Taken as a complete experience, one that encompasses interior, food and brand identity, Torafuku manages to balance the urban, the earthy and the convivial respectively. Contrast is significant, largely delivered through colour and texture, both visually, as a series of patterns used across business cards, menus and website, and physically throughout the restaurant’s menu and furnishing.
The identity is bright, in opposition to interior, bold and structured alongside the finer organic detail of the dishes. This gives the experience an unusual and distinctive layered quality, one that intentionally and effectively leverages disparity and marks a simple project out as something more interesting. This is not an identity that should be judged in isolation.
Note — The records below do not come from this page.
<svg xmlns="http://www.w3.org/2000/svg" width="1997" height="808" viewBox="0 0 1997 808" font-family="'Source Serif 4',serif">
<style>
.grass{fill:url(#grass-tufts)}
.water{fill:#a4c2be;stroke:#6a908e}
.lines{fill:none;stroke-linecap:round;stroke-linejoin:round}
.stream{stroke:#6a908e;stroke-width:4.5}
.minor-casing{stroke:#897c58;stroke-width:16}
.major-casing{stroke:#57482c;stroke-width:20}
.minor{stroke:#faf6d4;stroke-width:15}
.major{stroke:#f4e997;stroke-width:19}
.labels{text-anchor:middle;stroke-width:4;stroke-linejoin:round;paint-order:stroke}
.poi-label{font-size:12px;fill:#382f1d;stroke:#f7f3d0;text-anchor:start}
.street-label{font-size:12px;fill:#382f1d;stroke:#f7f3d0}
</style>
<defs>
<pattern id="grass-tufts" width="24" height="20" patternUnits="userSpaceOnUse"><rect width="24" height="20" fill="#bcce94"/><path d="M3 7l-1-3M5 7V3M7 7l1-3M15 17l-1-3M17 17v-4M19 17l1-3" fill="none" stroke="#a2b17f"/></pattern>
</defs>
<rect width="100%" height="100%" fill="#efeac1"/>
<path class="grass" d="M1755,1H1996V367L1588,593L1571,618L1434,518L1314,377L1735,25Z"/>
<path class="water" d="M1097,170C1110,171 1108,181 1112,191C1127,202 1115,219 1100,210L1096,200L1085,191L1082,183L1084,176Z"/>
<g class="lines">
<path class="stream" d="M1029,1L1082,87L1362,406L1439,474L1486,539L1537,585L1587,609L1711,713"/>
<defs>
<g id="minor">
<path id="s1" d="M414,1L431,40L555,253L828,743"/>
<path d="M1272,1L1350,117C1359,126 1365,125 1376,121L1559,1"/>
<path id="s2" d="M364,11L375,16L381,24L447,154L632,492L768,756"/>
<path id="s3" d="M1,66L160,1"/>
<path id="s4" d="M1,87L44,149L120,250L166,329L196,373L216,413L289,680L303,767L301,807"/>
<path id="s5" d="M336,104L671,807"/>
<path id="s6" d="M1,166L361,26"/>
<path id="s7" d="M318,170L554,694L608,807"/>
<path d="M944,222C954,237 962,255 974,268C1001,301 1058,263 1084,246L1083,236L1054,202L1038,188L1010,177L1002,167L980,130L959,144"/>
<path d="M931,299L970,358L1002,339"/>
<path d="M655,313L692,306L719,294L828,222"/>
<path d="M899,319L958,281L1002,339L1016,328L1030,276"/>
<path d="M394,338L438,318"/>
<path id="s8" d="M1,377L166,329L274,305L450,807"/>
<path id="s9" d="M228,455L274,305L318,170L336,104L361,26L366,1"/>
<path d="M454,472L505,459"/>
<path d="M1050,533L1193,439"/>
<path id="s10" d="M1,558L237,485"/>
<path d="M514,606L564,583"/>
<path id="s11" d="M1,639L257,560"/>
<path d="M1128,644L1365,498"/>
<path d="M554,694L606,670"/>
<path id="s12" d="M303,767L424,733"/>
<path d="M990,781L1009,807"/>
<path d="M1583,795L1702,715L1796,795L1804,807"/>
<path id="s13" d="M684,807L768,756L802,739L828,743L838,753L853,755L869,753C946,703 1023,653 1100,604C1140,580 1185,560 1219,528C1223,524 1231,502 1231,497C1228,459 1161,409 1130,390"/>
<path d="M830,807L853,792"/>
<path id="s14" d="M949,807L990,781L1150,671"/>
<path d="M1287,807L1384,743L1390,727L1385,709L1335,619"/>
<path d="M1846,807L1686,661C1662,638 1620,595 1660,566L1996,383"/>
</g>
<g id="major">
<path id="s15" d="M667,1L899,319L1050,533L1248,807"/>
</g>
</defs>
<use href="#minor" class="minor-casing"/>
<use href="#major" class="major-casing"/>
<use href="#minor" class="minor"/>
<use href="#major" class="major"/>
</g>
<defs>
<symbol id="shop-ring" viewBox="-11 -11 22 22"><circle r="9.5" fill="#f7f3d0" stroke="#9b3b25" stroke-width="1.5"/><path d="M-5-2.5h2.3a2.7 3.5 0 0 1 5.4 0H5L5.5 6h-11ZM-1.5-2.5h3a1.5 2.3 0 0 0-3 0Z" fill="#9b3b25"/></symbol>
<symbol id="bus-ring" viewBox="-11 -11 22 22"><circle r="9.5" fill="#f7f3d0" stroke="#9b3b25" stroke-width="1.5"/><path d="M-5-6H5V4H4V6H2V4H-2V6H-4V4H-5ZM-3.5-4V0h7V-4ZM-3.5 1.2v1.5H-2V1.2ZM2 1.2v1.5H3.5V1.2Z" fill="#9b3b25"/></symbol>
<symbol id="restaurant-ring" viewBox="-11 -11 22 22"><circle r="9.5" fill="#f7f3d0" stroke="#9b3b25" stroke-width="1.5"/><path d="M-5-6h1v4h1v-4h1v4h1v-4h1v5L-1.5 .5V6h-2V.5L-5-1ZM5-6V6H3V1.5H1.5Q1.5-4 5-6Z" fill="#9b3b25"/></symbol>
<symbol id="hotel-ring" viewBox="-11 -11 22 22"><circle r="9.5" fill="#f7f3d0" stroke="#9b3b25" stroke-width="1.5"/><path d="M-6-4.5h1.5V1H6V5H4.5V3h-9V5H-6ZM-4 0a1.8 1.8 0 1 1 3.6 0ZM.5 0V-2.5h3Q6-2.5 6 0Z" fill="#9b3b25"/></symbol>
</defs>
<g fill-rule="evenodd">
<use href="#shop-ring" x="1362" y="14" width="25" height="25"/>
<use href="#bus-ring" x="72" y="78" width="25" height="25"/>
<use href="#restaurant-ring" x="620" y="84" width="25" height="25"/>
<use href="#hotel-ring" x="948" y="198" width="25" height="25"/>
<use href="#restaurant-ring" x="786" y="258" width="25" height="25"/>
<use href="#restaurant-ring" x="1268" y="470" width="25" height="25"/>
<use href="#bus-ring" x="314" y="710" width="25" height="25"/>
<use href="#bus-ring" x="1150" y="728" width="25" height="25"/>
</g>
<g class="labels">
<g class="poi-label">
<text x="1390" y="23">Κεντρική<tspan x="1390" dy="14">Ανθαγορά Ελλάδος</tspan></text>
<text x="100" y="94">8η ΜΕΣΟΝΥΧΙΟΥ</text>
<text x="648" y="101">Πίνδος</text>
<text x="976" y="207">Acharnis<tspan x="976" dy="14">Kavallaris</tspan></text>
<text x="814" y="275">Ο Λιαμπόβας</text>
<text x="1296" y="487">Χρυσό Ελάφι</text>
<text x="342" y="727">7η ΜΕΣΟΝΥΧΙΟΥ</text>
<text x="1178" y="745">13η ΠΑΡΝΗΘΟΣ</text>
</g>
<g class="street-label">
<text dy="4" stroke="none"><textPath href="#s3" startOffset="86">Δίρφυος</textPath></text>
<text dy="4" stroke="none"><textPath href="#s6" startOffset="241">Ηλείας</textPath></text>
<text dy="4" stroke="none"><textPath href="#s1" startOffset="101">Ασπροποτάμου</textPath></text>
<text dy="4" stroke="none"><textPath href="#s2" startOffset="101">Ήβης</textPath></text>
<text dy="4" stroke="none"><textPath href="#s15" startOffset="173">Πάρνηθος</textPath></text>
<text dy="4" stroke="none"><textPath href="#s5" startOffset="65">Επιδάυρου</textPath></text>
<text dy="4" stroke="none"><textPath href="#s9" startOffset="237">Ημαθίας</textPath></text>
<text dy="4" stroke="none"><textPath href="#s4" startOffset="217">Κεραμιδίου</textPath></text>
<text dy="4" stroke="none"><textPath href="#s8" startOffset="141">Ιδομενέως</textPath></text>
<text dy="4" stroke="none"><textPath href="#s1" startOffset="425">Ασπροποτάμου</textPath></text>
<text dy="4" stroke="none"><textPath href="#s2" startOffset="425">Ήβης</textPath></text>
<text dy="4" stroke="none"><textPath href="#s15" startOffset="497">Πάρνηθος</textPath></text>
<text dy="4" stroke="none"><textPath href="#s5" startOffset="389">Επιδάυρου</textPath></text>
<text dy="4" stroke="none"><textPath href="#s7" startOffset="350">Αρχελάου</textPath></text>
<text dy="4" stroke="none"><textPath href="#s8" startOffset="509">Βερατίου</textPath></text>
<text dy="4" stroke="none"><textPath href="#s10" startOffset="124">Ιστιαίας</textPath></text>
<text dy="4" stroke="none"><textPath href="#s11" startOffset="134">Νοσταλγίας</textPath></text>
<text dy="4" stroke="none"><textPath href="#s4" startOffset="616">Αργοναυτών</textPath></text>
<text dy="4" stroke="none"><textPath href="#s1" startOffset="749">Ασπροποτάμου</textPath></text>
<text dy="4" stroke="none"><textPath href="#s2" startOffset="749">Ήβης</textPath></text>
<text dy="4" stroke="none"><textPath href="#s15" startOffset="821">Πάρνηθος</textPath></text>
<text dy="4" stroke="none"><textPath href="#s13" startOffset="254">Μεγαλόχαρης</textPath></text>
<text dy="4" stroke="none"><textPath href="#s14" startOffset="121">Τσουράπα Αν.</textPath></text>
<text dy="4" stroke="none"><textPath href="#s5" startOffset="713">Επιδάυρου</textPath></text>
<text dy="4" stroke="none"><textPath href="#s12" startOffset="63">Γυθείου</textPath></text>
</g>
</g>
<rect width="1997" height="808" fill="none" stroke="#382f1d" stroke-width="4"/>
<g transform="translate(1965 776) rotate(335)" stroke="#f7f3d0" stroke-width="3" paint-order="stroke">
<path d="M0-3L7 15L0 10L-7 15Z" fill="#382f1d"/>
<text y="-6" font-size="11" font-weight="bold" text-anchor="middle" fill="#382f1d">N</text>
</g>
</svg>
In print, Brief confidently juxtaposes the perceived value of block foils alongside the youthful exuberance and contemporary impact of a vivid colour palette. This links assets such as trays, chopstick sleeves, business cards and menus that move freely within a muted environment, and draws on a menu of quality, colour and flavour. Although intense in its presentation here, these assets are likely to provide unexpected bursts of colour inside, without being overwhelming, and function as a memorable identity outside.
Although there is a simplicity to the work, the choice of finishes and the use of dyed papers and boards rather than an excess of ink, makes sure that there is a quality to each piece in line with menu and interior. Much like the colour palette, the heavy, condensed, sans-serif characters of the bilingual logotype secures a bold and impactful quality that sits well over both the patterns or within the context of flat panels of colour as a silver or gold block foil.